Department of Biology, Brigham Young University, Provo, UT, 84602, USA.
BMC Bioinformatics. 2021 Nov 22;22(1):559. doi: 10.1186/s12859-021-04470-4.
When analyzing DNA sequence data of an individual, knowing which nucleotide was inherited from each parent can be beneficial when trying to identify certain types of DNA variants. Mendelian inheritance logic can be used to accurately phase (haplotype) the majority (67-83%) of an individual's heterozygous nucleotide positions when genotypes are available for both parents (trio). However, when all members of a trio are heterozygous at a position, Mendelian inheritance logic cannot be used to phase. For such positions, a computational phasing algorithm can be used. Existing phasing algorithms use a haplotype reference panel, sequencing reads, and/or parental genotypes to phase an individual; however, they are limited in that they can only phase certain types of variants, require a specific genotype build, require large amounts of storage capacity, and/or require long run times. We created trioPhaser to address these challenges.

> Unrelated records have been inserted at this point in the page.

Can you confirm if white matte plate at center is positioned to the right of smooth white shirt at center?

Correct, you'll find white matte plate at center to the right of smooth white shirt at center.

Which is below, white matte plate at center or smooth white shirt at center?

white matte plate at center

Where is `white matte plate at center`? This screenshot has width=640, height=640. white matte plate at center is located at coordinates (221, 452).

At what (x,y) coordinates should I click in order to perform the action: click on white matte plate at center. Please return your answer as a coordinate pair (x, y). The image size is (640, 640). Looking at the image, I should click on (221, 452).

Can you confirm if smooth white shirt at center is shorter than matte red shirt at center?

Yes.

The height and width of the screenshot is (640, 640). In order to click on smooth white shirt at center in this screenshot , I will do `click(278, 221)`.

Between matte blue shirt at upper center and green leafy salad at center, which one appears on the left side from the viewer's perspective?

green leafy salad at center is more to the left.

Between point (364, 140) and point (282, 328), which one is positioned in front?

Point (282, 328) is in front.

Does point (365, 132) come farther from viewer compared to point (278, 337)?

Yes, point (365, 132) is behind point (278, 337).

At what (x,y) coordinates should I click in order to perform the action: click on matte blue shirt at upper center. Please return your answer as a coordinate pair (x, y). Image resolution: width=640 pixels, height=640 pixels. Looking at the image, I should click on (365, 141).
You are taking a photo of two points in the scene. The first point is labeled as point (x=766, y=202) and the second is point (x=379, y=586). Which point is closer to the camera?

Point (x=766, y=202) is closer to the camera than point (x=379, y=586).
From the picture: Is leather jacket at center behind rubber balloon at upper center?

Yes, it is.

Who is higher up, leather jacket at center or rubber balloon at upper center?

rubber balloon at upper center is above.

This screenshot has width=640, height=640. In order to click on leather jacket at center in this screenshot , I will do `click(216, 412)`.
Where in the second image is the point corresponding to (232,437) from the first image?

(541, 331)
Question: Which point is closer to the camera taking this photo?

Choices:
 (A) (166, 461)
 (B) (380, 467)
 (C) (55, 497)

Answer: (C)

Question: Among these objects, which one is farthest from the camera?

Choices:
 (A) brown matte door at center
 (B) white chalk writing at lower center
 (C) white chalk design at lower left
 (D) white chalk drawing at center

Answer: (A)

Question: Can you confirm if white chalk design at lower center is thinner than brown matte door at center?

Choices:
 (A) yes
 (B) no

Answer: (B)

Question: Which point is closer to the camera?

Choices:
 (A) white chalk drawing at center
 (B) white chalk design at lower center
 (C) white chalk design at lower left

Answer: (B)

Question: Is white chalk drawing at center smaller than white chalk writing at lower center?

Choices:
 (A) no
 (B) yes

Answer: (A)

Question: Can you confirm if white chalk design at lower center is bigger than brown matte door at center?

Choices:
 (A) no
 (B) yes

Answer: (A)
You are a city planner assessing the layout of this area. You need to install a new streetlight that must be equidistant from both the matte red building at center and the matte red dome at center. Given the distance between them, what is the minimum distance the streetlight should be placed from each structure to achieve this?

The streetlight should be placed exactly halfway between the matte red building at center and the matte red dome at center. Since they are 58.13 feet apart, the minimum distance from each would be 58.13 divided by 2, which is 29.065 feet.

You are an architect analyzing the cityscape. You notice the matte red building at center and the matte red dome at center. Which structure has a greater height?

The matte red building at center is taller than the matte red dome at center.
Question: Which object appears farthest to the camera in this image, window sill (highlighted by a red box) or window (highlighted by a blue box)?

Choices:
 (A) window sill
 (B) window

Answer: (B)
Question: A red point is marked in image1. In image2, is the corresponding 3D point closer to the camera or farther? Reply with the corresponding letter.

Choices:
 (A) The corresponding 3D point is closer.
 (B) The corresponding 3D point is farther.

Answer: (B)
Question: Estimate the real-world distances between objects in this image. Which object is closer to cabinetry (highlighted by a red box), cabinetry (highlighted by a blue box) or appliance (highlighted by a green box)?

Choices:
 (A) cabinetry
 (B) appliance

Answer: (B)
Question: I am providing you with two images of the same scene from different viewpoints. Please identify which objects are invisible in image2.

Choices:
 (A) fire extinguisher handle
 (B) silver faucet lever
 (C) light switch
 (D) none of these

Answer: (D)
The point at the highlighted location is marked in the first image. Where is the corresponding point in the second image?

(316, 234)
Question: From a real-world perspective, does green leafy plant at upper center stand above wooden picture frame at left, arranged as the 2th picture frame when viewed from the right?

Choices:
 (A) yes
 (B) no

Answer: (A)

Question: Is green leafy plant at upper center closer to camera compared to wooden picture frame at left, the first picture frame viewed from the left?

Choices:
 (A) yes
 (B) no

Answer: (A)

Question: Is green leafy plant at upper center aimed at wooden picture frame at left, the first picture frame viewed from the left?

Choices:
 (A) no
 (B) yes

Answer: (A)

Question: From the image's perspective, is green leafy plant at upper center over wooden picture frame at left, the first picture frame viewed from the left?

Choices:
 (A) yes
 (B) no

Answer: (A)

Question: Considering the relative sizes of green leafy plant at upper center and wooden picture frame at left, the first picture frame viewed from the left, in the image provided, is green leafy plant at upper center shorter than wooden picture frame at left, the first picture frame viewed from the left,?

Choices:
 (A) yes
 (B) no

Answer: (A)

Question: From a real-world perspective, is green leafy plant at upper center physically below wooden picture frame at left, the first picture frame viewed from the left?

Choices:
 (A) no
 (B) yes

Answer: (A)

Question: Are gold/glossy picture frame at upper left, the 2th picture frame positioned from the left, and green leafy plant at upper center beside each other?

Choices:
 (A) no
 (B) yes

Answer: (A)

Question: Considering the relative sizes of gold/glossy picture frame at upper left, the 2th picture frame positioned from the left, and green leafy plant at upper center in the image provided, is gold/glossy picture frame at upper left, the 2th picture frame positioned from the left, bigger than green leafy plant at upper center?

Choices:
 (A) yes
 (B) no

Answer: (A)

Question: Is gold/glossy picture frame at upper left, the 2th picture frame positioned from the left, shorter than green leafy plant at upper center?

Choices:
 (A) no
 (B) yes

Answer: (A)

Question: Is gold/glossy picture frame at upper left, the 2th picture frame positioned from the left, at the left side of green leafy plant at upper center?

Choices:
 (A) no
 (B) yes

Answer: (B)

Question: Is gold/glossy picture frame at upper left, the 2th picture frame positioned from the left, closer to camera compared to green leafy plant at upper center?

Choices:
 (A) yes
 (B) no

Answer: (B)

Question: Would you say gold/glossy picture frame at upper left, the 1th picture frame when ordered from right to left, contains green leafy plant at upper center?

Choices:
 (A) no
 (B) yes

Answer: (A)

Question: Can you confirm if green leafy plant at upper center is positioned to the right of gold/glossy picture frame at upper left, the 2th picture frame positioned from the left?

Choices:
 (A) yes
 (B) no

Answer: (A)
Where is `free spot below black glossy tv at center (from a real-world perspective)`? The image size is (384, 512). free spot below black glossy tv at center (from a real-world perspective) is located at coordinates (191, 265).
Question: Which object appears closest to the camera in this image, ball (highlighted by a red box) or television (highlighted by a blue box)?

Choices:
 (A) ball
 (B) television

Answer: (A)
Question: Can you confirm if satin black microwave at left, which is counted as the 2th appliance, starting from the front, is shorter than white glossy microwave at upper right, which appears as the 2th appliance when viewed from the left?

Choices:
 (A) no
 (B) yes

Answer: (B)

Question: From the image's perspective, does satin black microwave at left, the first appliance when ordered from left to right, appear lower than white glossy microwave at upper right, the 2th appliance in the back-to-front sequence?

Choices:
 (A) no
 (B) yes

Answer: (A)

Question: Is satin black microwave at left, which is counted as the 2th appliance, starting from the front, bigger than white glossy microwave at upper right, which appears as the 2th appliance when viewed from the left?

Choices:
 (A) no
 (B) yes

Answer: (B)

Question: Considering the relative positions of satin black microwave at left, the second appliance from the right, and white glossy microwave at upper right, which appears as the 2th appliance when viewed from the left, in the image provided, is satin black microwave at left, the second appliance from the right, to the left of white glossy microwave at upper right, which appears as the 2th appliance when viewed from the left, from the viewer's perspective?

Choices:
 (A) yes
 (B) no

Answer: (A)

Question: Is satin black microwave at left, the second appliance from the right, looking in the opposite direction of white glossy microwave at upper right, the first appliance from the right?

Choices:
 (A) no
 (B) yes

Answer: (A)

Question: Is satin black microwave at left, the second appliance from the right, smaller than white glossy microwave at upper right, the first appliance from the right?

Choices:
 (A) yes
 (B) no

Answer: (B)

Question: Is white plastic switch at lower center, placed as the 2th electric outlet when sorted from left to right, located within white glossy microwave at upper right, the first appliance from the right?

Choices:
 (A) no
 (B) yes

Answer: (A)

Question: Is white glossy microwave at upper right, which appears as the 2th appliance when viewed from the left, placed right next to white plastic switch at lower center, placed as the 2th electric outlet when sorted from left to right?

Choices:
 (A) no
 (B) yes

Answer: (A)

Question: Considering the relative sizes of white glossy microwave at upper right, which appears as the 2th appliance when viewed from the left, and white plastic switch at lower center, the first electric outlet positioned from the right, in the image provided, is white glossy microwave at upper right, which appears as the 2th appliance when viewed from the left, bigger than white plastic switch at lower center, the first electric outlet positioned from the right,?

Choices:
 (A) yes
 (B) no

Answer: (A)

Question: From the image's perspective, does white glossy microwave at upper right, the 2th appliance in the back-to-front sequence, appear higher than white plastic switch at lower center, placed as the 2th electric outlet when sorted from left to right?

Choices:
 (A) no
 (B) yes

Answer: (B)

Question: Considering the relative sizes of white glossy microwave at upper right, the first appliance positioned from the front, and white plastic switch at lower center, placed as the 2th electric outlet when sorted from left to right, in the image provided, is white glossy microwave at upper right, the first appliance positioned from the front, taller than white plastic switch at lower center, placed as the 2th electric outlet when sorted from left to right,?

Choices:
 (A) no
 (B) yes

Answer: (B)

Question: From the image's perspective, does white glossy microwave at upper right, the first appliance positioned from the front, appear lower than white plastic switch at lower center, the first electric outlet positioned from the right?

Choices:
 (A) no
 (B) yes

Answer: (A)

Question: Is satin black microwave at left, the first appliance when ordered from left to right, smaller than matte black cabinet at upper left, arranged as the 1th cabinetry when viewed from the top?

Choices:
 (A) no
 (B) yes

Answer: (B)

trioPhaser uses gVCF files from an individual and their parents as initial input, and then outputs a phased VCF file. Input trio data are first phased using Mendelian inheritance logic. Then, the positions that cannot be phased using inheritance information alone are phased by the SHAPEIT4 phasing algorithm. Using whole-genome sequencing data of 52 trios, we show that trioPhaser, on average, increases the total number of phased positions by 21.0% and 10.5%, respectively, when compared to the number of positions that SHAPEIT4 or Mendelian inheritance logic can phase when either is used alone. In addition, we show that the accuracy of the phased calls output by trioPhaser are similar to linked-read and read-backed phasing.
trioPhaser is a containerized software tool that uses both Mendelian inheritance logic and SHAPEIT4 to phase trios when gVCF files are available. By implementing both phasing methods, more variant positions are phased compared to what either method is able to phase alone.
当分析个体的 DNA 序列数据时,了解每个亲本遗传的核苷酸可以帮助识别某些类型的 DNA 变体。当父母双方(三亲)的基因型可用时,可以使用孟德尔遗传逻辑准确地对个体的大多数(67-83%)杂合核苷酸位置进行相位(单倍型)。然而,当三亲的所有成员在一个位置都是杂合子时,就不能使用孟德尔遗传逻辑进行相位。对于这种情况,可以使用计算相位算法。现有的相位算法使用单倍型参考面板、测序reads 和/或亲本基因型来对个体进行相位;然而,它们受到限制,因为它们只能相位特定类型的变体,需要特定的基因型构建,需要大量的存储容量,并且/或者需要长时间运行。我们创建了 trioPhaser 来解决这些挑战。
trioPhaser 使用个体及其父母的 gVCF 文件作为初始输入,然后输出一个相位 VCF 文件。输入的三亲数据首先使用孟德尔遗传逻辑进行相位。然后,无法仅使用遗传信息进行相位的位置由 SHAPEIT4 相位算法进行相位。使用 52 个三亲的全基因组测序数据,我们表明,与仅使用 SHAPEIT4 或孟德尔遗传逻辑时可以相位的位置数量相比,trioPhaser 平均分别将相位位置的总数增加了 21.0%和 10.5%。此外,我们表明 trioPhaser 输出的相位调用的准确性与链接读取和读取回推相位相似。
trioPhaser 是一个容器化软件工具,当有 gVCF 文件时,它使用孟德尔遗传逻辑和 SHAPEIT4 对三亲进行相位。通过同时实现这两种相位方法,与每种方法单独相位相比,更多的变体位置被相位。